BRIEF → Copy out the records word for word, beginning with the line that contains "the specimen 1:08" and continuing through the last line of the records.

RECORDS SHOWN →
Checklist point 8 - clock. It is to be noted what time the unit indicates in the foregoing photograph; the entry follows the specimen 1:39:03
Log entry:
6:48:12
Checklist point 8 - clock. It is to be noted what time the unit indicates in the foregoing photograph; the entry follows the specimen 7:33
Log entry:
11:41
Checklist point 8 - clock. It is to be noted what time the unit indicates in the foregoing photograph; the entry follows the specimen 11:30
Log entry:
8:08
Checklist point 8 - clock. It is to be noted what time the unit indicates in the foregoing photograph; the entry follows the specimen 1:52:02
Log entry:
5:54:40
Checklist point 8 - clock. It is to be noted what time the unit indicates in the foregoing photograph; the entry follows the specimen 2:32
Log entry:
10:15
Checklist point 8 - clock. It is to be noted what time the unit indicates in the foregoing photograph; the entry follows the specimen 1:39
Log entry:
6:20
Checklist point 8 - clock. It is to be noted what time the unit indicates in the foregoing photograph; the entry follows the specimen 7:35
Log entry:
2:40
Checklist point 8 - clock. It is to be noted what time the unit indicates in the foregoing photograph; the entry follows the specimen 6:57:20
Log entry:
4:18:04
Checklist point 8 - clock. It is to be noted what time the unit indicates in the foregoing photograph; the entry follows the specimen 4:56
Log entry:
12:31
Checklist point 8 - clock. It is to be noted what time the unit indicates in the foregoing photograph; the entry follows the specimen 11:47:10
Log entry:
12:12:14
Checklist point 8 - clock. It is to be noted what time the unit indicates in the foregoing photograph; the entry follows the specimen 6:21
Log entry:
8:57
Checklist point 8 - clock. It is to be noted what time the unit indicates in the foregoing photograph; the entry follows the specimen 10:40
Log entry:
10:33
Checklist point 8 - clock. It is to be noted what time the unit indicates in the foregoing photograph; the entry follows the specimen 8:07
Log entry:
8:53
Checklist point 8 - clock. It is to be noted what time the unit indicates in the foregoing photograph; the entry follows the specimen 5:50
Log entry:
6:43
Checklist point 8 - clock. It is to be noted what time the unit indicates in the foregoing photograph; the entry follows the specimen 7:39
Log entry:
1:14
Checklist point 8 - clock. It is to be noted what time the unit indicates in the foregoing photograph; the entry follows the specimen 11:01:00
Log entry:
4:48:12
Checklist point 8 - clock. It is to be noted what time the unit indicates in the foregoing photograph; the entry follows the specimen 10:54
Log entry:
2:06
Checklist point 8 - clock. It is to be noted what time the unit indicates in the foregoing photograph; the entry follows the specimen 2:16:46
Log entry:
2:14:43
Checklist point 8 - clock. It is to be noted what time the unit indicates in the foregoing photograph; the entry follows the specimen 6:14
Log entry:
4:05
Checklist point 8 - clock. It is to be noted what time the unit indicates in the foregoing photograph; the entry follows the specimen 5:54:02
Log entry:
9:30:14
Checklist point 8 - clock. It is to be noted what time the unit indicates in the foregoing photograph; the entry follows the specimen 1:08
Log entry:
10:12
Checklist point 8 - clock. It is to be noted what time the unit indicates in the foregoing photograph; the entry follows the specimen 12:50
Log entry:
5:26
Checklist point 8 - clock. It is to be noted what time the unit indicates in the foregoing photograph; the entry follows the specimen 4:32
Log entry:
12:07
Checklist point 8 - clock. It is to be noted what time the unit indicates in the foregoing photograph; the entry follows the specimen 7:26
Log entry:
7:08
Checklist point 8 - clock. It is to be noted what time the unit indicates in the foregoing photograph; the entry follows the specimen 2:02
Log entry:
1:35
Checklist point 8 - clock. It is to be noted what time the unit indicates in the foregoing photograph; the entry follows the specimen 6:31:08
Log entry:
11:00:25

COMPLETED TASK →
Checklist point 8 - clock. It is to be noted what time the unit indicates in the foregoing photograph; the entry follows the specimen 1:08
Log entry:
10:12
Checklist point 8 - clock. It is to be noted what time the unit indicates in the foregoing photograph; the entry follows the specimen 12:50
Log entry:
5:26
Checklist point 8 - clock. It is to be noted what time the unit indicates in the foregoing photograph; the entry follows the specimen 4:32
Log entry:
12:07
Checklist point 8 - clock. It is to be noted what time the unit indicates in the foregoing photograph; the entry follows the specimen 7:26
Log entry:
7:08
Checklist point 8 - clock. It is to be noted what time the unit indicates in the foregoing photograph; the entry follows the specimen 2:02
Log entry:
1:35
Checklist point 8 - clock. It is to be noted what time the unit indicates in the foregoing photograph; the entry follows the specimen 6:31:08
Log entry:
11:00:25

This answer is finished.